START Excerpted records

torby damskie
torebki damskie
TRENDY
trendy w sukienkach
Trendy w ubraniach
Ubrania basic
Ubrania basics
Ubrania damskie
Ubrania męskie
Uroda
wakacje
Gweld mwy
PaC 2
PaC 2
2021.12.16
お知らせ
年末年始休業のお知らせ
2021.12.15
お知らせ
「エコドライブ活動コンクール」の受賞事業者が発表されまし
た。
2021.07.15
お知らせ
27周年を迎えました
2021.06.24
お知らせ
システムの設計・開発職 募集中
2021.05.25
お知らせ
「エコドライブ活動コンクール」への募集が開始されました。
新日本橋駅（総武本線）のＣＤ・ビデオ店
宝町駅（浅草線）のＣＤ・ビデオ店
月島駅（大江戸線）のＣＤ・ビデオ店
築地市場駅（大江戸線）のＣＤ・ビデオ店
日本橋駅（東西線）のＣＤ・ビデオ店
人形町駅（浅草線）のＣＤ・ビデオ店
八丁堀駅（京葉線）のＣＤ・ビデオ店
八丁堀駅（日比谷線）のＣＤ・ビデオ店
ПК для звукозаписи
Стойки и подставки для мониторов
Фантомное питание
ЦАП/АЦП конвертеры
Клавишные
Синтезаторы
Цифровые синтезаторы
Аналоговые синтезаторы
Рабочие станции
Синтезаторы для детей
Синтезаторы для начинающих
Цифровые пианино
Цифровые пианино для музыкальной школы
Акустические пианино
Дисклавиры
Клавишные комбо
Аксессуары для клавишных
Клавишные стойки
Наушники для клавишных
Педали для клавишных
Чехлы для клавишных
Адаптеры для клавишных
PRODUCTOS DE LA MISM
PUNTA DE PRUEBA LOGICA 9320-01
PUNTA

END Excerpted records

• [Exercise goal] Repeat the records above in full, word for word.

• [Response box]
torby damskie
torebki damskie
TRENDY
trendy w sukienkach
Trendy w ubraniach
Ubrania basic
Ubrania basics
Ubrania damskie
Ubrania męskie
Uroda
wakacje
Gweld mwy
PaC 2
PaC 2
2021.12.16
お知らせ
年末年始休業のお知らせ
2021.12.15
お知らせ
「エコドライブ活動コンクール」の受賞事業者が発表されまし
た。
2021.07.15
お知らせ
27周年を迎えました
2021.06.24
お知らせ
システムの設計・開発職 募集中
2021.05.25
お知らせ
「エコドライブ活動コンクール」への募集が開始されました。
新日本橋駅（総武本線）のＣＤ・ビデオ店
宝町駅（浅草線）のＣＤ・ビデオ店
月島駅（大江戸線）のＣＤ・ビデオ店
築地市場駅（大江戸線）のＣＤ・ビデオ店
日本橋駅（東西線）のＣＤ・ビデオ店
人形町駅（浅草線）のＣＤ・ビデオ店
八丁堀駅（京葉線）のＣＤ・ビデオ店
八丁堀駅（日比谷線）のＣＤ・ビデオ店
ПК для звукозаписи
Стойки и подставки для мониторов
Фантомное питание
ЦАП/АЦП конвертеры
Клавишные
Синтезаторы
Цифровые синтезаторы
Аналоговые синтезаторы
Рабочие станции
Синтезаторы для детей
Синтезаторы для начинающих
Цифровые пианино
Цифровые пианино для музыкальной школы
Акустические пианино
Дисклавиры
Клавишные комбо
Аксессуары для клавишных
Клавишные стойки
Наушники для клавишных
Педали для клавишных
Чехлы для клавишных
Адаптеры для клавишных
PRODUCTOS DE LA MISM
PUNTA DE PRUEBA LOGICA 9320-01
PUNTA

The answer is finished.